Notification Apokrif : Oui, cette section n’a pas de sens ici. --Moyogo/ (discuter) 28 janvier 2016 à 14:44 (CET)
Son intérêt avait pourtant été salué, puisqu'à défaut de donner tous les exemples requis depuis la création de l'article, il en présentait quand même un échantillon significatif. En l'état, l'article n'a guère d'intérêt pour ceux qui ne maitrisent pas déjà le sujet. --La femme de menage (discuter) 6 février 2016 à 18:13 (CET)

Pertinence[modifier le code]

"La pertinence du contenu de cet article est remise en cause" (mai 2015). Il faudrait peut-être un peu plus d'explications sur ce qui cause problèmes. Sinon on supprime le bandeau.--Io Herodotus (discuter) 9 mai 2016 à 13:27 (CEST)

Les explications ont été données par Victor Poree au moment de la pose du bandeau : cet article donne à voir un alphabet phonétique qui n'est pas strictement celui de l'Association Phonétique Internationale. Ou plus exactement par la présentation notamment du tableau des consonnes il prend des positions théoriques qui n'ont pas été tranchées par l'API. Enfin tout est dans la section Association Phonétique Internationale de la discussion.Yelti (discuter) 13 mai 2016 à 14:55 (CEST)
Comme le titre est Alphabet phonétique international il faudrait virer ce qui est incohérent et le rendre conforme avec l'API.--Io Herodotus (discuter) 23 août 2016 à 11:47 (CEST)
Tout à fait mais c'est un sacré chantier. Qui demande à terme une refonte totale du tableau des consonnes. En tant qu'agrégatif, je ne peux pas m'y mettre tout de suite. Yelti (discuter) 31 août 2016 à 15:29 (CEST)

Les consonne linguo-labiale[modifier le code]

Dans le tableau des consonnes, il n'y a pas de consonnes linguo-labiale, et ce consonnes-la ne sont mentionné nulle part! Dans l'article anglais, il y a plusieurs de références à les langues Araki, Tangoa, Bijago, Vao, Big Nambas, et Coatlán Zapotec (mais, seulement au sujet de onomatopée). Peut-être, on peut ajouter ça à cette article?

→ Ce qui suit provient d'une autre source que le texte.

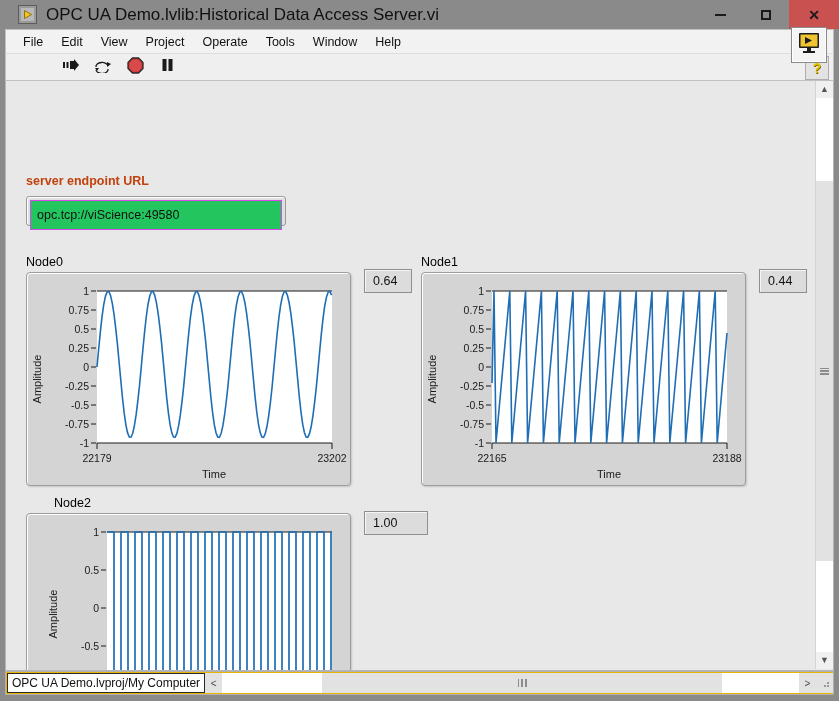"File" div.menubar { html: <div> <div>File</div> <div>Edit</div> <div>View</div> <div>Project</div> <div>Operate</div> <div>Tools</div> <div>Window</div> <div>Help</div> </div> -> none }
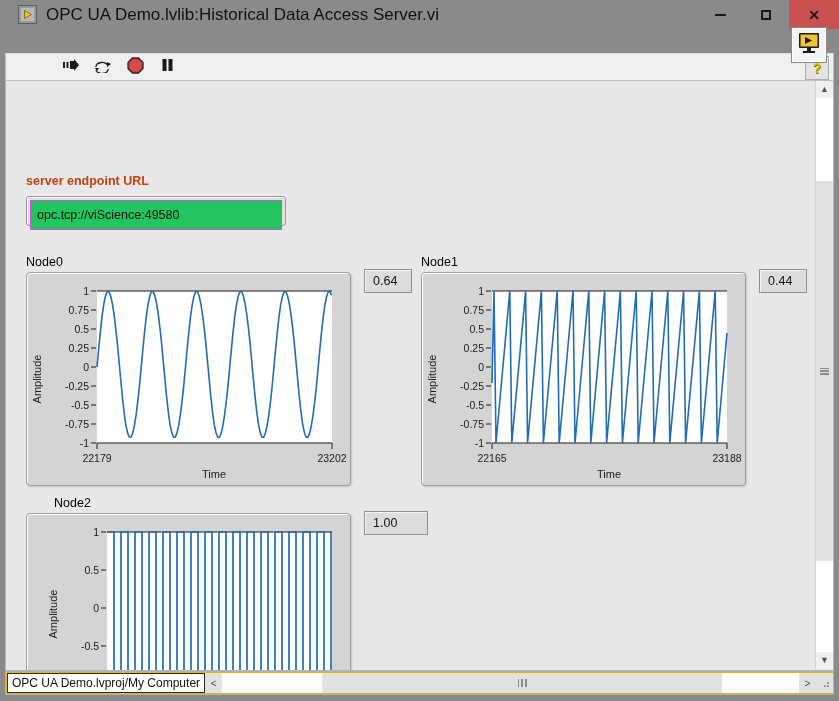"server endpoint URL" .field-label { color: #c2410c -> #1d4ed8; font-weight: bold -> none }
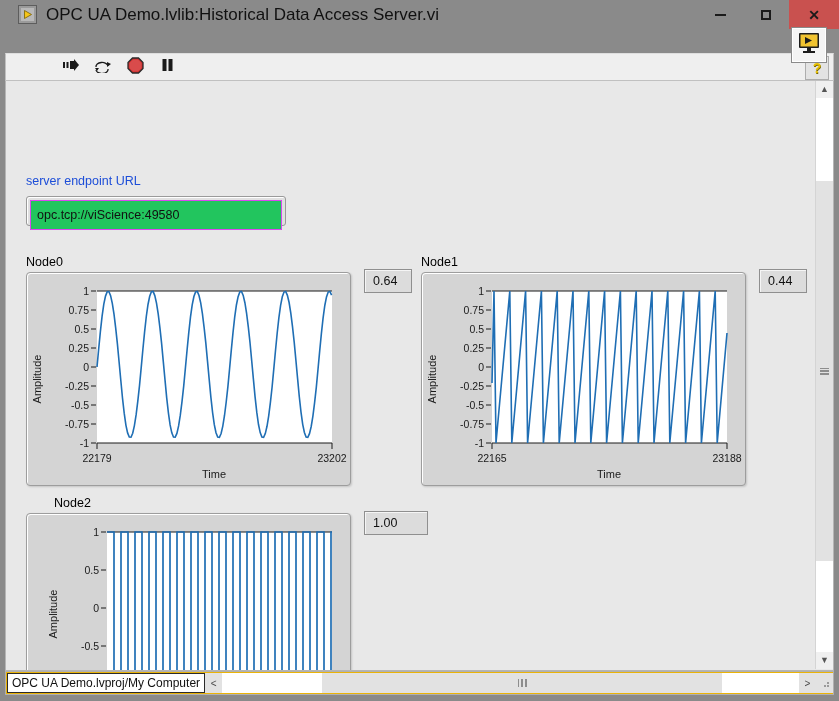"opc.tcp://viScience:49580" .url-box { background: #22c55e -> #8b5cf6; border: 1px solid #d946ef -> 7px solid #d946ef }
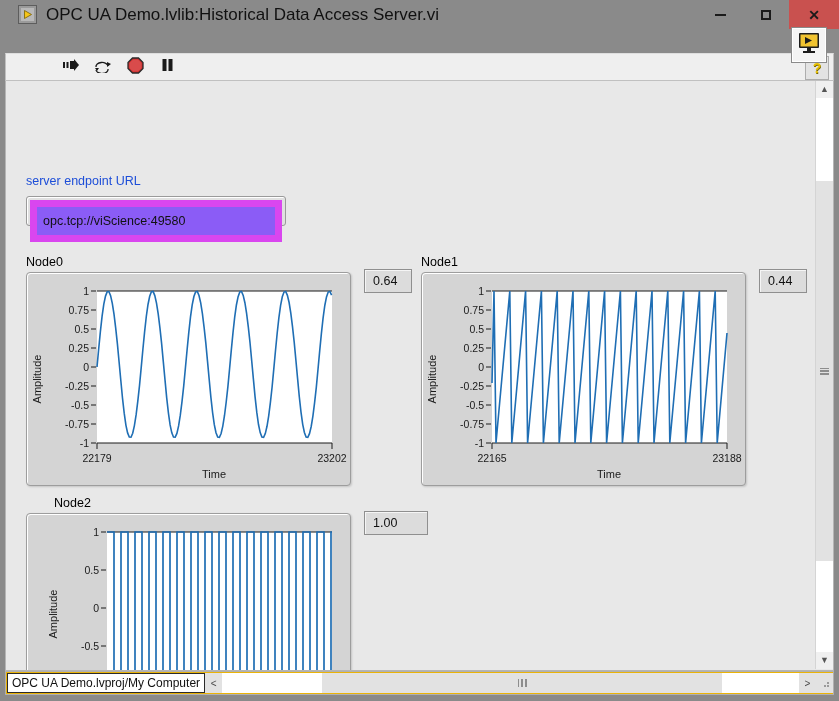"OPC UA Demo.lvproj/My Computer" .statusbar { background: #eab308 -> #737373 }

(Pardon, ma langue maternelle est l'anglais)

--BlanketPI (discuter)

(J'ai oublié signer la dernière fois. Pardon moi!)
Néanmoins, j'ai une source pour des exemples (V'ënen Taute), mais c'est en anglais.
http://www.soundcomparisons.com/#/en/Malakula/map/woman/Lgs_All
En le dialecte d'Alpalak
quatre - [i-ð̼a ]
noir - [-n̼t]
feu - [na-ap̼]
Je ne pouvais pas trouver les autres consonne linguo-labiale, mais c'est un commencement.